■ **EXTRACT**
As climate shifts, farmers are leading their future
From how we farm and process food to how we transport and consume it, the global system is in trouble.
Food and agriculture are responsible for roughly a third of global greenhouse gas emissions and are the leading drivers of biodiversity loss. Yet, hundreds of millions of people are going hungry, and many of the farmers who feed us live in poverty.
Despite this, people already experiencing the hard impacts of the climate crisis are not waiting for it to collapse.
From coastal Bangladesh to the Bolivian Amazon, smallholder farmers, Indigenous communities and young people are fighting against it, fixing what is broken. They are growing food in ways that protects forests, rebuilds soil fertility, and turns climate-stressed land into a source of dignity and income.
Their work pushes back against a system that is heating the planet and failing to feed everyone.
This is not inevitable: The choices governments, businesses and funders make now will decide whether food and farming continue to drive the crisis or become a powerful part of the solution.
Because there is a solution.
Across Asia, Africa and Latin America, Practical Action works alongside farmers, entrepreneurs, local organisations and institutions that are already showing what that solution looks like.
They are restoring soils, protecting forests, building fairer markets, and backing women and young people to lead. A resilient and inclusive food system means families can eat well, farmers can earn a decent living, and forests and ecosystems can recover.
The stories that follow, from Bangladesh and Nepal, Kenya, Bolivia and the Andes Amazon region between Peru and Ecuador, are not pilot schemes on the sidelines – they are a powerful vision of the direction food and climate action must take if we are serious about change.
Farmers are turning climate pressure into practical change in Asia
In coastal Bangladesh, climate impacts are no longer forecasts – they are here now.
Rising salinity, unpredictable rains and frequent pest outbreaks have already pushed many smallholder farming families to the edge. Yet in the southwest, farmers involved are showing how nature-aligned, locally led adaptation can restore both land and confidence.
Farmers that Practical Action has been working with now grow salt-tolerant vegetables, compost at home, harvest rainwater to keep crops alive, and use local climate information to plan their planting.
These practical shifts together mean food on the table, money coming in from selling surplus and less stress on vulnerable ecosystems.
For Maya Rani Sarker, a farmer in Khulna, Bangladesh, the change has been life-defining. She went from struggling to feed her children to producing enough for the family and selling the surplus.
“My land is my strength,” says Maya. “The NABAPALLAB (project) gave me dignity and respect.”
Her success has inspired neighbouring women, such as Nasrin and Aloka, to start their own vegetable plots, improving their families’ nutrition and financial stability. This also gives them back control of their futures in a region where climate impacts have long controlled people’s choices.

■ **DATASET RECORDS**

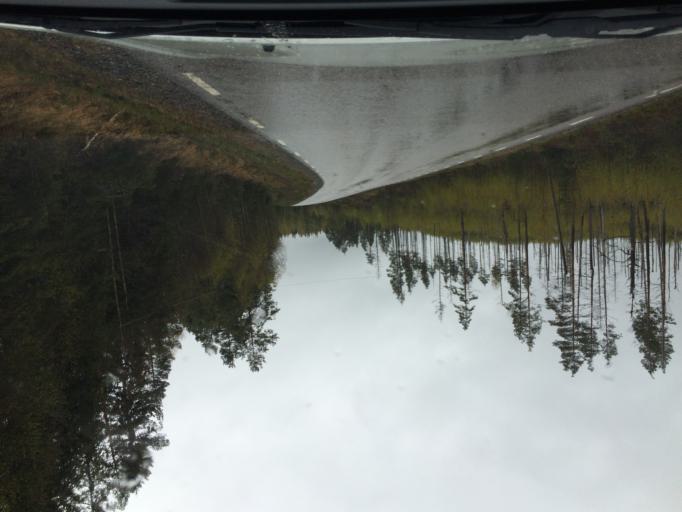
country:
* * *
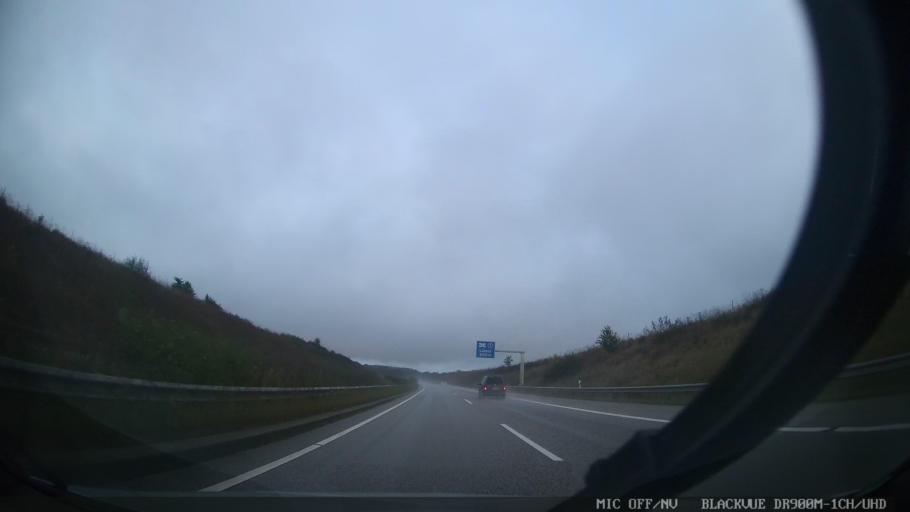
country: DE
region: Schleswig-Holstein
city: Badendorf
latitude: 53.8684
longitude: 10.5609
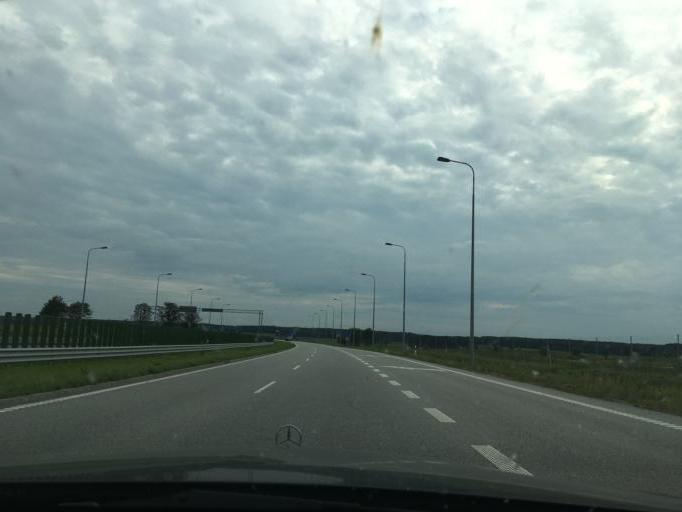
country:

■ **WRITTEN EXERCISE**
Write a continuation of the article on farmers adapting to climate change, starting right after its last sentence. Nothing in the entries is needed.

■ **TASK RESULT**
In Nepal, the climate crisis has strained farming, putting more pressure on women, who often manage the land while men migrate for work. With our Samunnati project, women and marginalised farmers have made their farming techniques more resilient, gaining better access to seeds, equipment and advice, as well as stronger links to markets. As a group, the 6,000 farmers we’ve worked with have doubled their earnings.
Now we are running training sessions with the same women, supporting them in harnessing the power of digital finance to expand their business opportunities.
For Usha Budha, a 27-year-old from a small village in rural Nepal, a simple pleasure led to a business insight. Inspired by a financial and digital literacy session and by her love of mushrooms, she researched mushroom cultivation on her phone and successfully grew her first batches. She also improved how she grows potatoes and garlic using advice sourced online.
Usha says: “Since I started following what I learnt, my income has gone up. I save more money each month now.” Now, with mushrooms, potatoes and garlic to sell, she can enjoy a steadier income – and has all the ingredients at hand for the tasty recipe that sparked her interest.
Young people are leading the future of farming in Africa
Across Africa, soaring youth unemployment and the climate crisis pose twin challenges – as well as opportunities. Nowhere is this more evident than in Kenya, where a large youth population is seeking meaningful work amid more frequent droughts and floods.
With our support, they are stepping up to lead the way with new, climate-resilient farming solutions.
Working with nearly 73,000 young people so far, we are providing the training, mentoring, and resources they need to get ahead. By 2027, we’ll reach 100,000 youth (70% of whom are women), helping them access land, affordable loans, good seed and equipment, and markets to build thriving farm enterprises.
Empowering young people with sustainable agriculture not only tackles unemployment but also accelerates the shift to regenerative practices needed to address the climate crisis. Early results are inspiring.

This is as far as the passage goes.